The group wrote in their report: “The NSFAS bank card deal favours the contractors not the students and NSFAS management spends more on offices for themselves than they allow students for accommodation.”

The tenders Outa investigated include:

  • A five-year contract for the direct payment of NSFAS allowances to students, which OUTA believes could be worth at least R1.5 billion;
  • A three-month contract to supply a digital tool to calculate student allowances; and
  • The leasing of the NSFAS head office for two years, renewable for a further three years.

Outa believes these tender awards are irregular and have questioned whether awards such as these are unnecessarily draining NSFAS funds and contributing to its cuts to student subsidies.

Since the announcement of the new direct payment system, (which will see NSFAS students receiving monthly allowances via the new Nsfas bank card) concerns have raised about how it would benefit and be advantageous to students.

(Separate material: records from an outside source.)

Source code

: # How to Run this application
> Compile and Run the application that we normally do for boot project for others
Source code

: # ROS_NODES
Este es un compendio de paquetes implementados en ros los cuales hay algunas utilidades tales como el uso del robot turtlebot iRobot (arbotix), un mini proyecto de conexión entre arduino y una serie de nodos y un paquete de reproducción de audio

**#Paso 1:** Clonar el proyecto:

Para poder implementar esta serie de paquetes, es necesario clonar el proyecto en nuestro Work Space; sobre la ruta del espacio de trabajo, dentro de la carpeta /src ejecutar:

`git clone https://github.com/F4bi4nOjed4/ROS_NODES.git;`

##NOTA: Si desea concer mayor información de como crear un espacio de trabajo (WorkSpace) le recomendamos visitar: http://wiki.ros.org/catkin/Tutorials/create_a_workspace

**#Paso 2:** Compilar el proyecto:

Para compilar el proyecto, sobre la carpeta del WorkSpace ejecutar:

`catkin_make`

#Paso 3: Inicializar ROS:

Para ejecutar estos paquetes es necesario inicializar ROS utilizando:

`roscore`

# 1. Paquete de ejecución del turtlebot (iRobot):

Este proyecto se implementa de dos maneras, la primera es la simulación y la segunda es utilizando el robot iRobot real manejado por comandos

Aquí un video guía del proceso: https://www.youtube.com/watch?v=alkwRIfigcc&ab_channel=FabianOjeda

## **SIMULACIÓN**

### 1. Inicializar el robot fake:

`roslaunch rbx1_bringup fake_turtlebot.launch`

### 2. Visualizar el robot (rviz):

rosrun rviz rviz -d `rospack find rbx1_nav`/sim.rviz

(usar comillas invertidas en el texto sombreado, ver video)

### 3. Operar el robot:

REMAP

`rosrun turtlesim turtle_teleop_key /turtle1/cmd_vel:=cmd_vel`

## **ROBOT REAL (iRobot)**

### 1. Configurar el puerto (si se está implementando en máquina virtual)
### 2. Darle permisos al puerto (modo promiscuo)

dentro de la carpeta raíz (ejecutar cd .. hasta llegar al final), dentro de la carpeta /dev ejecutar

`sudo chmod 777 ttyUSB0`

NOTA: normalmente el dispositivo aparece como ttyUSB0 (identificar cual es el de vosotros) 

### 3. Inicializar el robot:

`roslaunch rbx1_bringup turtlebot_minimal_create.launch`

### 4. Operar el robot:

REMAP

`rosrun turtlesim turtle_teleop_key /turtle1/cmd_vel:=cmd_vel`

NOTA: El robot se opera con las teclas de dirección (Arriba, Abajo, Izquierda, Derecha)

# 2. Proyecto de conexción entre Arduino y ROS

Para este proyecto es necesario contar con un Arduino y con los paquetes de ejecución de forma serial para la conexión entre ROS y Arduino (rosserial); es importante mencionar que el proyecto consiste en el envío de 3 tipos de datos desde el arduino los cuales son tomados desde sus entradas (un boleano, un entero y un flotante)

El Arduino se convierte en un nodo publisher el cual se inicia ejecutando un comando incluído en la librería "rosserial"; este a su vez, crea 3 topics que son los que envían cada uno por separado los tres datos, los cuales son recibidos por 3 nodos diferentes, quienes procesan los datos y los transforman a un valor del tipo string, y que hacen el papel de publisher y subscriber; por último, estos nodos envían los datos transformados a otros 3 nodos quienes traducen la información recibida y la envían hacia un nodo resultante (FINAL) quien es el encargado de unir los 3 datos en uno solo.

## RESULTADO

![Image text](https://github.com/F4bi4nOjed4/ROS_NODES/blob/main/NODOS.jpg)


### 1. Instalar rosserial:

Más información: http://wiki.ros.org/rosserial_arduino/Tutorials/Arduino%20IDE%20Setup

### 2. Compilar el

Outa Portfolio Manager Rudie Heyneke said that their investigations found that the Nsfas hired service providers without them having the required banking licences to pay out student allowances at excessive rates relative to the market.

The service providers include, Coinvest Africa, Tenet Technology, Norraco Corporation and Ezaga Holdings.

“We believe the students are being locked into very expensive deals aimed at benefiting the service providers, not the students, which smacks of an enrichment scheme for the new, inexperienced companies, who stand to rake in hundreds of millions of rands at the expense of students and taxpayers,” said Heyneke.

He adds, “Outa’s research shows that most of the commercial banks in South Africa offer accounts structured for students with very low banking fees and costs and substantially more value-added services than the approved service providers.”

Outa highlighted that the four newcomers competed against established companies including the big four commercial banks for the bid: Nedbank, FNB, Standard Bank, Absa and MTN all submitted bids for this tender.

Furthermore, the two other tenders that were also investigated raised various concerns, Outa said it questions the value of these contracts, particularly in the light of the NSFAS reduction of subsidies for student accommodation.

Outa noted that despite the scheme’s decision to cap accommodation allowances for the 2023 academic year, their investigation revealed that NSFAS spent more than R166-million on office rental space in Cape Town, which means on average NSFAS is paying R74,000 per employee to lease its offices per year.

With the academic year already off to a rocky start as several tertiary institution students are protesting against the cost of accommodation, Outa believes that the highlighted tenders should form part of the current investigation led by the special investigation unit as public funds are being mishandled.